Dans les deux cas c’est un débat qui tourne autour de la réhabilitation de l’environnement dégradé par les exploitations minières.
Malgré l’obligation du code minier guinéen sur les entreprises exerçant des activités causant des impacts sur l’environnement, des excavations minières déjà exploitées sont encore ouvertes dans plusieurs zones minières du pays.
L’article 144 aliéna 1 du code minier guinéen révisé en 2013 stipule:
« Tout titulaire d’un permis d’exploitation de mine, de carrière ou d’une concession minière est ténu d’ouvrir et d’alimenter, en concordance avec son plan de gestion environnementale et sociale, un compte fiduciaire de réhabilitation de l’environnement afin de garantir la réhabilitation et la fermeture de son site d’exploitation ».
C’est une loi qui, d’après certaines communautés riveraines, n’est pas respectée dans certaines localités minières de la Guinée notamment à Kintinian, une sous-préfecture de siguiri au nord-est du pays où est installée la société anglogold ashanti de Guinée(SAG), une filiale du sud africain Anglogold Ashanti.
Les activités de Kintinian sont plus dégradantes que restaurantes
La course à la conquête de l’or a fini par détruire le couvert végétal de l’environnement à Kintinian . Selon Sékou 2  Diallo, ingénieur eaux et forêts basé dans la localité, les activités menées par la SAG et même par les communautés dans la recherche de l’or, sont plus dégradantes que restaurantes.

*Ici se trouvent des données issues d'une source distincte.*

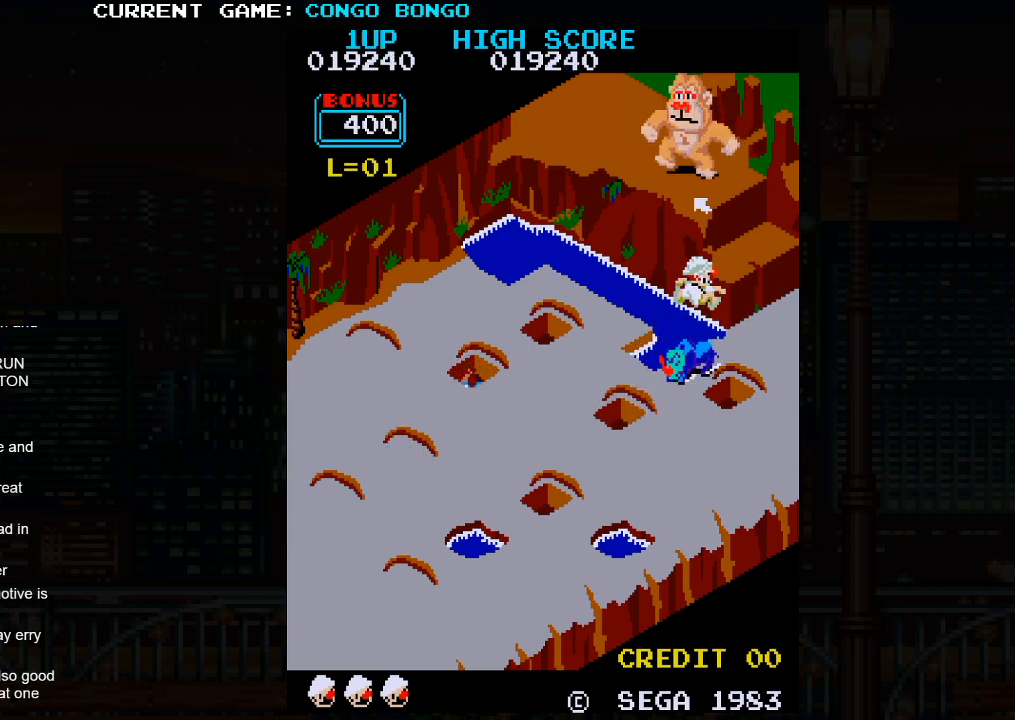
{"buttons": [], "left_stick": "up-right", "events": []}
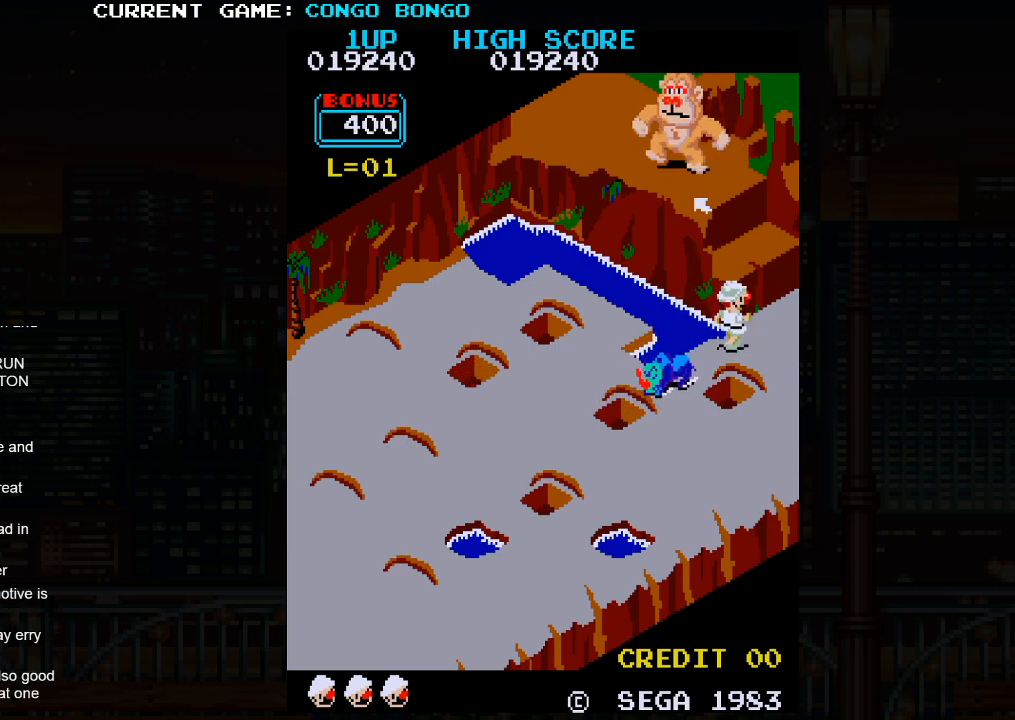
{"buttons": [], "left_stick": "up-left", "events": [[467, "left_stick", "up-left"]]}
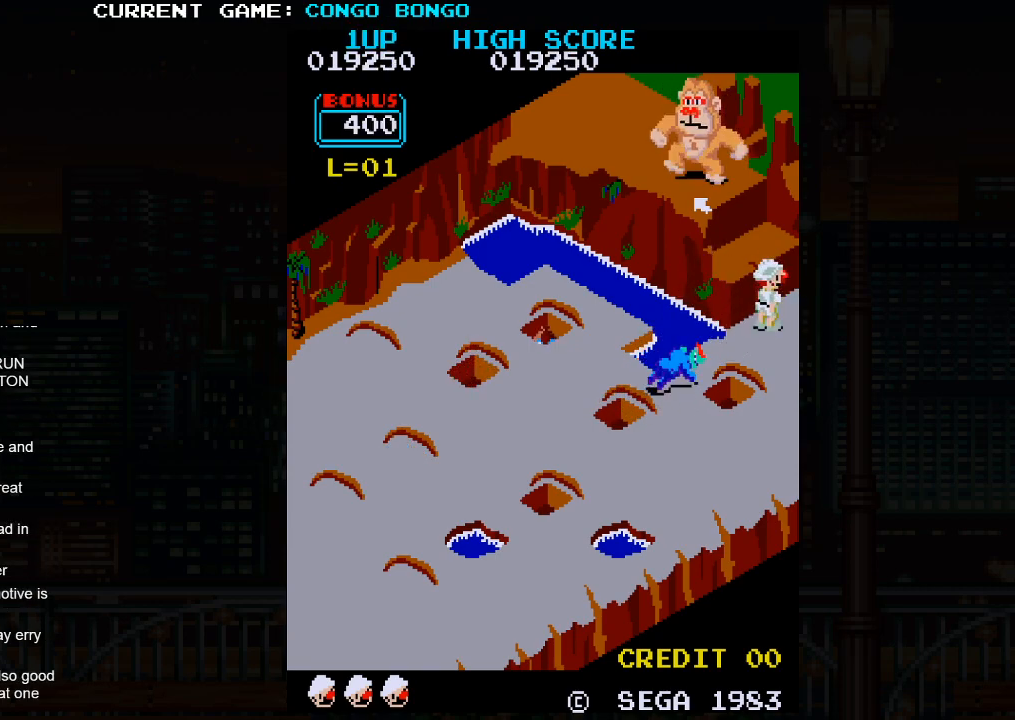
{"buttons": [], "left_stick": "up-left", "events": []}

Tout le monde cour vers les mines,la zone de bouré est devenue aride par les conséquences de l’utilisation des pompes électriques par la SAG. Ces pompes descendent à des dizaines de mètres en profondeur jusqu’au niveau des nappes phréatiques pour pomper l’eau. Ces pompes aspirent complètement l’eau du sol créé même parfois des affaissements. L’eau est l’une des matières principales dans l’extraction de l’or sans laquelle la pierre ne sera pas extraite explique Sékou 2 Diallo. Siguiri est signalé depuis des années être  la porte d’entrée du désert en Guinée  » prédit cet ingénieur des eaux et forêts.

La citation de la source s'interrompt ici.